# Happy 100th Birthday, Grand Central Terminal!



## tjcruiser (Jan 10, 2010)

Grand Central Terminal opened its doors 100 years ago, on February 2nd, 1913. A century later, and it still looks fabulous (after some tough times, though), welcoming 750,000 travelers daily!

Some fun facts ...

http://www.thedailybeast.com/articles/2013/02/01/grand-central-terminal-100-years-100-facts.html

GCT website ... nice pics ...

http://www.grandcentralterminal.com/

Hope you'll raise a glass in a toast to GCT along with me.

Cheers,

TJ


----------



## Kwikster (Feb 22, 2012)

Hard to believe that it was once slated for the wrecking ball. Years back I watched a story on the restoring the old gal, when they cleaned the ceiling, they discovered it was painted dark with a star scape type of mural. All the soot and grime over the years had obscured it.

Happy Birthday GCT!!!!

Carl


----------



## tjcruiser (Jan 10, 2010)

I worked in NYC in the early 1980's ... commuted through GCT. Boy, it was a wreck back then ... major portions of it blocked off by plywood partitions and barricades. Ceiling nearly black from smoke/soot. Homeless people and empty wino bottles everywhere.

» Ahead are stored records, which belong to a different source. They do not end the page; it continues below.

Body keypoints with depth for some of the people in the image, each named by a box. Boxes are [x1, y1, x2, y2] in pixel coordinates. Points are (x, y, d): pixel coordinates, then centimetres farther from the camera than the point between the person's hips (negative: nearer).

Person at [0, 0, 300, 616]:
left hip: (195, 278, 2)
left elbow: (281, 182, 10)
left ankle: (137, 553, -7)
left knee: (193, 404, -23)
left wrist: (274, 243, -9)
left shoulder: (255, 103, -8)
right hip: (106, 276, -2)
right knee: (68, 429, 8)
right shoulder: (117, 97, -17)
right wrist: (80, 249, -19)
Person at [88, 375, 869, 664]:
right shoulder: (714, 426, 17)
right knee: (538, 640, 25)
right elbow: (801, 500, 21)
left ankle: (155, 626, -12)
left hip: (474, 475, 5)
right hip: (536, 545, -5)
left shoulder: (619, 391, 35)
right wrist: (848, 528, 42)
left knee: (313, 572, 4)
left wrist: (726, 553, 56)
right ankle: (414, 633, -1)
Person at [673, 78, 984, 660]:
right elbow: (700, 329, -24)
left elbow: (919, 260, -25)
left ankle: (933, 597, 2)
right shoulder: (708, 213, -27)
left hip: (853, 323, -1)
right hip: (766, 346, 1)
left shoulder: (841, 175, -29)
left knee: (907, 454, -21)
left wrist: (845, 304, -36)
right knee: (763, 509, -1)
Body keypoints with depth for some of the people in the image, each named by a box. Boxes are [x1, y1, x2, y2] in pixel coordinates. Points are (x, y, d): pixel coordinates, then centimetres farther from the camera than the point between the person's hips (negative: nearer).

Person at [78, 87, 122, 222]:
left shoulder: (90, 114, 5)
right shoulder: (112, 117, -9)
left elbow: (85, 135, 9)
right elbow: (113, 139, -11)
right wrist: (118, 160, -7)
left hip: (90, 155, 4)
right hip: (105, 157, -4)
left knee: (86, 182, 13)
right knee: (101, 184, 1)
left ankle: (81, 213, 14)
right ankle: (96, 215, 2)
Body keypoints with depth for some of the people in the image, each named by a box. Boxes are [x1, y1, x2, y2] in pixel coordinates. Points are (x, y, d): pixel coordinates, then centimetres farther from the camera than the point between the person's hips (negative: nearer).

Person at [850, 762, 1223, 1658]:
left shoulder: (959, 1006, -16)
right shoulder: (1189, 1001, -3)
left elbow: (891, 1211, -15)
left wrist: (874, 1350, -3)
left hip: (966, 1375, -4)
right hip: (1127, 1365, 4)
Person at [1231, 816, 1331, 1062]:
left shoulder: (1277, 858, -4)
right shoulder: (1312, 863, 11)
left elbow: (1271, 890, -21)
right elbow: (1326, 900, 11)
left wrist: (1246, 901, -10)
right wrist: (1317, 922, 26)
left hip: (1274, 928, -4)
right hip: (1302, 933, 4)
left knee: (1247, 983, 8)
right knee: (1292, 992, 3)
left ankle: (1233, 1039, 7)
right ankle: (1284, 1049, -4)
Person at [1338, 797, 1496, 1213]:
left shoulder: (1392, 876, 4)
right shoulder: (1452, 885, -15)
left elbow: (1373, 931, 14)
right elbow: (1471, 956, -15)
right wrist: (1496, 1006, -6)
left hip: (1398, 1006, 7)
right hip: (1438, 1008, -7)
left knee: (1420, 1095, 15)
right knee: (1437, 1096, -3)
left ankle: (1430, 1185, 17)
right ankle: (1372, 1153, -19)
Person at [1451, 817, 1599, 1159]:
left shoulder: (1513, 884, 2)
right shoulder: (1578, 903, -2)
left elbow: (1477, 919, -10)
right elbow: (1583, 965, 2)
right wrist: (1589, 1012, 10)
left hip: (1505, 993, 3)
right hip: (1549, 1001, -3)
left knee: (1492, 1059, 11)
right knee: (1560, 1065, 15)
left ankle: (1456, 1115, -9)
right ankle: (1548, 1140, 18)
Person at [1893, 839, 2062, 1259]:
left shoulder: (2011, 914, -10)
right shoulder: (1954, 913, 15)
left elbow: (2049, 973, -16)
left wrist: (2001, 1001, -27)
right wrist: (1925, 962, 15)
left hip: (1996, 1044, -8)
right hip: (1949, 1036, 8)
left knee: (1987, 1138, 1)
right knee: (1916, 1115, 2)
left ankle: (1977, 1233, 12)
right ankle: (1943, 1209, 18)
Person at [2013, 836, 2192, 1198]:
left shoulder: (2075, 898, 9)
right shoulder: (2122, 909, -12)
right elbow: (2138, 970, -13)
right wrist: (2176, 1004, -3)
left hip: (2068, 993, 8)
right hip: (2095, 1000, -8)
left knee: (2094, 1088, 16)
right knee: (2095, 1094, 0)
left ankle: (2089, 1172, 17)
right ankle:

Then, in the 1990's, New Yorkers finally "rediscovered" the jewel in their backyard, and began major restoration work. The place looks rather polished today. And, for anyone who goes ... spend some time looking UP ... the ceiling is magnificent.

TJ


----------



## tjcruiser (Jan 10, 2010)

I don't believe so. The Manhattan flooding was much further south ... Battery and Wall Street area, as far as I know.


----------